Data from a pivotal phase 3 clinical study published in Sleep reveal that an investigational formulation of sodium oxybate (FT218; Avadel Pharmaceuticals, Dublin, Ireland), taken only once nightly, improved excessive daytime sleepiness (EDS) and cataplexy in adults with narcolepsy. 

Topline data from the REST-ON trial (NCT02720744) showed that the 9 g dose of once-nightly sodium oxybate demonstrated a highly significant and clinically meaningful improvement compared to placebo across all 3 co-primary endpoints: results of the Maintenance Wakefulness Test and the Clinical Global Impression-Improvement Scale, and the mean number of weekly cataplexy attacks. 

“The publication of the REST-ON trial results in the peer-reviewed journal Sleep validates the potential of FT218 as a once-at-bedtime option that could, if approved, transform the treatment landscape for adults suffering from the burdensome symptoms of narcolepsy,” said Jennifer Gudeman, PharmD, vice president of medical and clinical affairs, Avadel. “We believe FT218 has tremendous potential to provide clinically meaningful results for people with narcolepsy.”

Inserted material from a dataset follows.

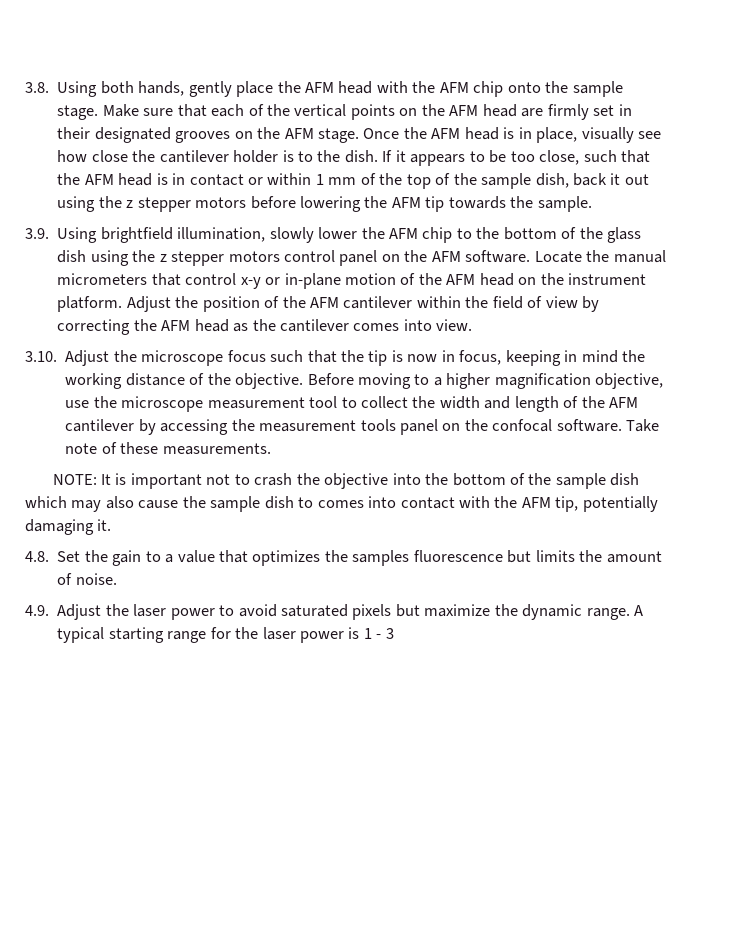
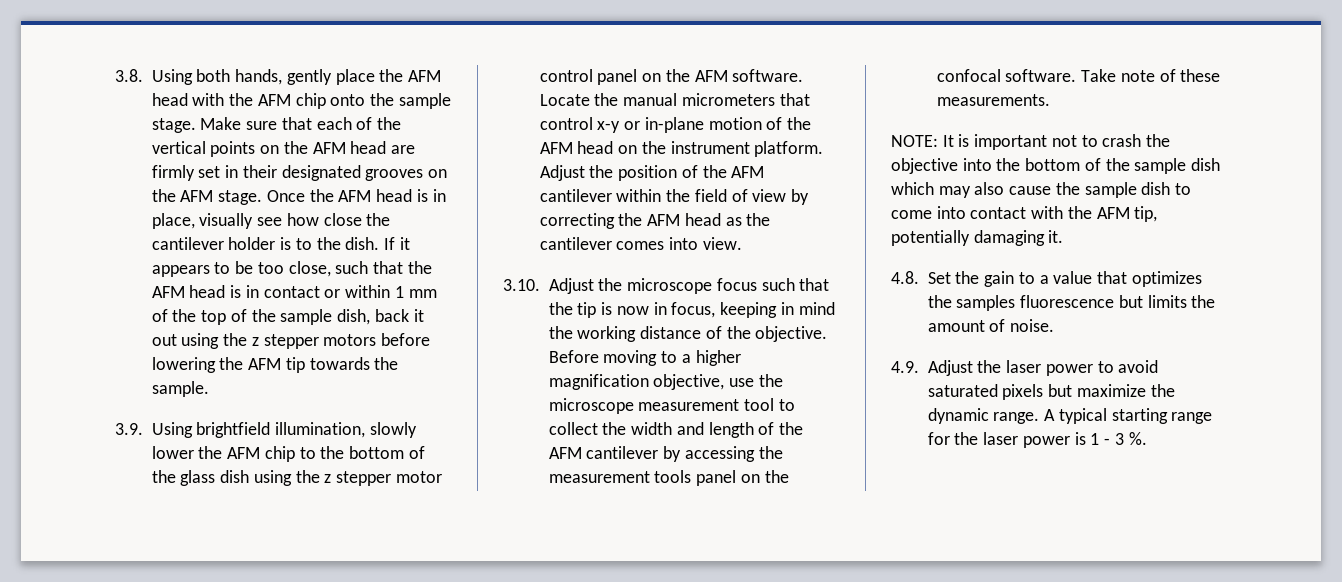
[228,251,280,262] motors -> [395,471,442,483] motor
[317,500,364,508] comes -> [891,210,932,219] come
(394, 633) none -> [1128,432,1147,445] %.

Overall, the 9 g dose of FT218 was generally well-tolerated, with the most common adverse reactions for sodium oxybate occurring at low frequencies (nausea 1.3%, vomiting 5.2%, decreased appetite 2.6%, dizziness 5.2%, somnolence 3.9%, tremor 1.3%, and enuresis 9%).

After analysis showed statistically significant clinical improvement of the 9 g dose, the same analyses were conducted for the 7.5 g and 6 g doses which also provided statistically significant improvments in wakefulness, cataplexy, and clinical global impression.